Project financed by the National Science Centre, based at the Institute of History, University of Warsaw
Budget: 1 160 000 PLN (280 000 Euro)
Team: Robert Wiśniewski (principal investigator) + 1 post-doc + 2 doctoral students
The project aims at understanding and describing the role played by the presbyters in the ecclesiastical and social life of the Late Antique West, from the late 3rd century to the end of the 7th century. The research will be carried out in four areas: institutional, social and economic and in the field of mentality. In each of them a particular interest will be paid to the evolution of the phenomenon and differences between diverse regions of the western Christendom.

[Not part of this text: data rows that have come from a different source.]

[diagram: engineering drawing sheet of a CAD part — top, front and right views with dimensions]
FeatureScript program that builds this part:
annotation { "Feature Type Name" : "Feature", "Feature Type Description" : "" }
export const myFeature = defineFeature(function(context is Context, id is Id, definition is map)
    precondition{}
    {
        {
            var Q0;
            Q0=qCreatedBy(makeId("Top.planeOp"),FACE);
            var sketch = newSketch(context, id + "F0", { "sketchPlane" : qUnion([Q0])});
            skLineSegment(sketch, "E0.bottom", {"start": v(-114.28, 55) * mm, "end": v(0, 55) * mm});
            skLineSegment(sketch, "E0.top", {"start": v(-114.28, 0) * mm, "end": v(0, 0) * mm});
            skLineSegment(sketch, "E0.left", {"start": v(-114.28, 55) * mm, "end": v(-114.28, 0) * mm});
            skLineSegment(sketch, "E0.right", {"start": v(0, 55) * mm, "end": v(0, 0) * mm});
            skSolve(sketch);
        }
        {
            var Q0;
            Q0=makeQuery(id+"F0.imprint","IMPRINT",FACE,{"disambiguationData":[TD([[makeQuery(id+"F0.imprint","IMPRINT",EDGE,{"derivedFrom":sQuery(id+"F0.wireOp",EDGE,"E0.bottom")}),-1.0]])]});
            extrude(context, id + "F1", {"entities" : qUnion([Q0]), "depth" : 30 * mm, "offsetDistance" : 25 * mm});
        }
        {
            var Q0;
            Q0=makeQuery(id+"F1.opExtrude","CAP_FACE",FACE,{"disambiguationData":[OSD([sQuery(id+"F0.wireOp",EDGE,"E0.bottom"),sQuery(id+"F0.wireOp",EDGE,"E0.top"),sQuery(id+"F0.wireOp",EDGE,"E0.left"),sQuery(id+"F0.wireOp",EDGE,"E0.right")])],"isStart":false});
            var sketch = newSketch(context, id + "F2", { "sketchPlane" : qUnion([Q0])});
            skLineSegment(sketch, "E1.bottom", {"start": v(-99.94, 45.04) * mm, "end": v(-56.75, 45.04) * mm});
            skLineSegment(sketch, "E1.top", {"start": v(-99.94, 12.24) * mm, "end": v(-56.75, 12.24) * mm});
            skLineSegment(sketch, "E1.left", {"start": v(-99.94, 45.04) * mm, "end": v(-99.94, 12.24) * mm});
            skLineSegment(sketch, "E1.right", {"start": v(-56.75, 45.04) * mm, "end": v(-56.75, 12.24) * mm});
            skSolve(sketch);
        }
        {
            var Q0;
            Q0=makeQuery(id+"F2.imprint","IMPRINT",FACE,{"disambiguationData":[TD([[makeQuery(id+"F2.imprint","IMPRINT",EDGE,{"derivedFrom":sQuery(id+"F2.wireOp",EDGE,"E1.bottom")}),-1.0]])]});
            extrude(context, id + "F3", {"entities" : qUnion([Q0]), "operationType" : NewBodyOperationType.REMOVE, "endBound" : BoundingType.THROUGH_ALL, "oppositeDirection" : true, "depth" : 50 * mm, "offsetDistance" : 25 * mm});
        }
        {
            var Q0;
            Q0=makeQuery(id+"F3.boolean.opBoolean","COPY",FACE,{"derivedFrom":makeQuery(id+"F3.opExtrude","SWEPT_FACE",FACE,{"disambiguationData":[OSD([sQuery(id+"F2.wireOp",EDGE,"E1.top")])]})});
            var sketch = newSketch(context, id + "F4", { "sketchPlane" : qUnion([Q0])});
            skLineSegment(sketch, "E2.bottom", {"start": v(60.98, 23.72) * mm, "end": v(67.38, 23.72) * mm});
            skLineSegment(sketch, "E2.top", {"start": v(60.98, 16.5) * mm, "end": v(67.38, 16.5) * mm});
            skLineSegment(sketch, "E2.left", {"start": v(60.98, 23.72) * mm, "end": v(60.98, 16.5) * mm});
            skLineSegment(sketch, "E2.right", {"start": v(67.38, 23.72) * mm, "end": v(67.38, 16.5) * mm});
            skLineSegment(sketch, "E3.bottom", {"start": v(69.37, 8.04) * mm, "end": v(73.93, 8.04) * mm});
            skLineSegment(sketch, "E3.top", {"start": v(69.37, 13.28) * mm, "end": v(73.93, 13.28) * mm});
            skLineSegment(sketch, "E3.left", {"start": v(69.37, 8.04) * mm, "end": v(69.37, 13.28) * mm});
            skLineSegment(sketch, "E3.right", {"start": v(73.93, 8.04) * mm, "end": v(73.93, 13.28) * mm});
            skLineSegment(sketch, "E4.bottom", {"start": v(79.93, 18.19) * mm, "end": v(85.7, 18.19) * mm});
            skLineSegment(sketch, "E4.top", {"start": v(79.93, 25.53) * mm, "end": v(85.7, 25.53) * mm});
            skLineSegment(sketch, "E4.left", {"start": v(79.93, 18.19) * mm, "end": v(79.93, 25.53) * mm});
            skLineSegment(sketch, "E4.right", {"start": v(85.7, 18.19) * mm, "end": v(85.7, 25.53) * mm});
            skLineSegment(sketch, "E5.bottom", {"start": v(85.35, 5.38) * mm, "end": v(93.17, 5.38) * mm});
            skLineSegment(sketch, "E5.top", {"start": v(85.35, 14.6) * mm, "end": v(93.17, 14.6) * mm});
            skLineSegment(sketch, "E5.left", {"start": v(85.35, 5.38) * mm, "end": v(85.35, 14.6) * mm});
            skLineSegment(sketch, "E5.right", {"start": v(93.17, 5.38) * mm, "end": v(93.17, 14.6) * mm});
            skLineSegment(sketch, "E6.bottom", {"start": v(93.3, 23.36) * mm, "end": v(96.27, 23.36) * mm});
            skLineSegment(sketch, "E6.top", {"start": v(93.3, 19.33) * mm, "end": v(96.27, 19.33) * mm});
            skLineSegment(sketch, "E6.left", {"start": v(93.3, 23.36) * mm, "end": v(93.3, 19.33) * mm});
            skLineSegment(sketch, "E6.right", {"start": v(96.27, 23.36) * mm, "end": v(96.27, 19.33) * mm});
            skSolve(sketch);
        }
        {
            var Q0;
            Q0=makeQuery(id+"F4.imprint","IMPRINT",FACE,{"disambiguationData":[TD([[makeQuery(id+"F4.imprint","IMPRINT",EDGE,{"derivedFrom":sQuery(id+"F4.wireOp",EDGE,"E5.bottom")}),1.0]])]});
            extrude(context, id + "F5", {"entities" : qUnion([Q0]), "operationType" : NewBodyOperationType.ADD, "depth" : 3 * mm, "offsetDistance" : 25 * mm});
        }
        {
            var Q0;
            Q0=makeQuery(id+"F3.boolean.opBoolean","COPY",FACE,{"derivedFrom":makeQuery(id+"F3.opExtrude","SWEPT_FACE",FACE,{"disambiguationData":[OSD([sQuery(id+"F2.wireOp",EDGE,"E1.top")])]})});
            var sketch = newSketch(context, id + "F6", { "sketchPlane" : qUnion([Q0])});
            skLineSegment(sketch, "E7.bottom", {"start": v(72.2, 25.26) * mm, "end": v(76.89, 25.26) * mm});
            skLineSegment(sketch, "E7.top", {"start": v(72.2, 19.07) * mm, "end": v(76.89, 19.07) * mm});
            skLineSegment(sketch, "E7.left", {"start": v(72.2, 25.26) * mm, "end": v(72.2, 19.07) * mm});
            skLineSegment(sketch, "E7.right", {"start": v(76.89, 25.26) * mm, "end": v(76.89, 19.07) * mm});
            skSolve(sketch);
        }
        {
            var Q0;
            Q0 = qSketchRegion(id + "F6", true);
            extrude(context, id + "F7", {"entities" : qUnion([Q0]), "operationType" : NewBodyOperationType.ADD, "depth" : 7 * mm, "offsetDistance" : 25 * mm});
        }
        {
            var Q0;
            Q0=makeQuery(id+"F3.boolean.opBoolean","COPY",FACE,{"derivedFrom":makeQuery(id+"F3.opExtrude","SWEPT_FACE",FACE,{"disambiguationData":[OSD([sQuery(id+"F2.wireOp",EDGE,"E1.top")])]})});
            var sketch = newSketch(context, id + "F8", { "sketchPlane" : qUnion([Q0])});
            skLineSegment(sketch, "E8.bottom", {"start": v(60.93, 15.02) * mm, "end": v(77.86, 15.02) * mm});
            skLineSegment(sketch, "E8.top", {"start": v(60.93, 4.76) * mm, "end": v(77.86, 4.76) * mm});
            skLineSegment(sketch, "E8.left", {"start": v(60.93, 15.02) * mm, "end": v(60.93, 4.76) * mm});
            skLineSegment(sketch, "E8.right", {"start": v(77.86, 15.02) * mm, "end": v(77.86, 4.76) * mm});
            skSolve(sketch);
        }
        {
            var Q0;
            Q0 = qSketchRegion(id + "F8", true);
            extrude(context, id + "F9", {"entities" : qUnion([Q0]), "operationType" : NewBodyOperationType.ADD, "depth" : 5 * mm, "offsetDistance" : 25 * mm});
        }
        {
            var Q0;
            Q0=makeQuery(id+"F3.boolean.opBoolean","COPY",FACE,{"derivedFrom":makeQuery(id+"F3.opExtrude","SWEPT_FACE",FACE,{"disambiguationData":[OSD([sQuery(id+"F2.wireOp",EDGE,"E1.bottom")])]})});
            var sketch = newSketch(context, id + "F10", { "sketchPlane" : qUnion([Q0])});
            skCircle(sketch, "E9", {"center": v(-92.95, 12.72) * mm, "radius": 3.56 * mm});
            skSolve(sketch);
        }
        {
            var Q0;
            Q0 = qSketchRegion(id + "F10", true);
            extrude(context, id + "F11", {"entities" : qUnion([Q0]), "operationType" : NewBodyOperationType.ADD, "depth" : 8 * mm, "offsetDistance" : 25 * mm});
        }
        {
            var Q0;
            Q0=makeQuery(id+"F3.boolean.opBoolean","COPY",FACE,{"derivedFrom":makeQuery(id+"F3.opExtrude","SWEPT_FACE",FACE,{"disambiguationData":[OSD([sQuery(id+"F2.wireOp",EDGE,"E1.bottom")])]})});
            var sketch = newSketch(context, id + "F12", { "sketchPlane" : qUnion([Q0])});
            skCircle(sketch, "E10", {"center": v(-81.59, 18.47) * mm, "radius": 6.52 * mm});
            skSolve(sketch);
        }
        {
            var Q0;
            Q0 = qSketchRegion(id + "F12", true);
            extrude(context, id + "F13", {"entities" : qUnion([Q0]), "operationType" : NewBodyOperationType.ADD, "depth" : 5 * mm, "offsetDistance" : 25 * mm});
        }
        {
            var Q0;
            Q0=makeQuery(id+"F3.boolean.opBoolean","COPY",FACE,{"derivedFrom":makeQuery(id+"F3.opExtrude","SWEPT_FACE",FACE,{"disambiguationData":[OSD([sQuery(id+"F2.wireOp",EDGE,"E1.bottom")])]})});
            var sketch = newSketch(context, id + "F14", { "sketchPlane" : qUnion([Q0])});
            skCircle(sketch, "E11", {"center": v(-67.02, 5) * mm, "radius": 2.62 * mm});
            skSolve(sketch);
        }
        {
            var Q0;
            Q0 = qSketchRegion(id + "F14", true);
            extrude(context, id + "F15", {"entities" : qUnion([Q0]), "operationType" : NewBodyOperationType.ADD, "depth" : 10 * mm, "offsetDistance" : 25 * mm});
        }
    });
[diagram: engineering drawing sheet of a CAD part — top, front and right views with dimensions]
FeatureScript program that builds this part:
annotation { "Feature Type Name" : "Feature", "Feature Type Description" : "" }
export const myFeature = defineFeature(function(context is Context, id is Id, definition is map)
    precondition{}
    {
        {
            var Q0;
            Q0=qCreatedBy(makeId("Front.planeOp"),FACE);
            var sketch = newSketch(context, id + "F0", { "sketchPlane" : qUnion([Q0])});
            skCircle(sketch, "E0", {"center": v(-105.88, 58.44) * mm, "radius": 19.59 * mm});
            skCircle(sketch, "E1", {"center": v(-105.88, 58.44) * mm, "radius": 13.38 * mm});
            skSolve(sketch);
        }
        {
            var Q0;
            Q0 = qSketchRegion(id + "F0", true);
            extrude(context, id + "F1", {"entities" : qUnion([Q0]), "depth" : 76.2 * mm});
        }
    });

The strength of the project lies in the wide and systematic research focused on the hundreds of rank-and-file presbyters, most of them known only from a single piece of evidence, and not, as hitherto, on outstanding individuals. This will be done through the use of the whole literary, normative and epigraphic evidence from Africa, Italy, Gaul, Spain, Britain and the Danube provinces. For most of these regions the evidence will be collected for the first time, for others it will be largely complemented. The prosopographical material obtained in this way will be assembled within a searchable on-line database which will allow finding and sorting diverse data, hardly accessible up to now, concerning origin, career, social links, property and economic activity of presbyters. This massive evidence will be used in three ways: through a cautious employment of quantitative methods to the entire material, through a careful microanalysis of well documented case studies and through a systematic setting it against normative sources.
The project which will allow to see, for the first time, hundreds of lower clergymen, will provide a new comprehension of the actual function of late antique Churches. It will also contribute to a better understanding of social mechanisms, particularly those which influenced social mobility and the emergence of social barriers. The searchable on-line database created for the purpose of the project will be an important tool for international scholars working on diverse problems of social and Church history of Late Antiquity and Early Middle Ages.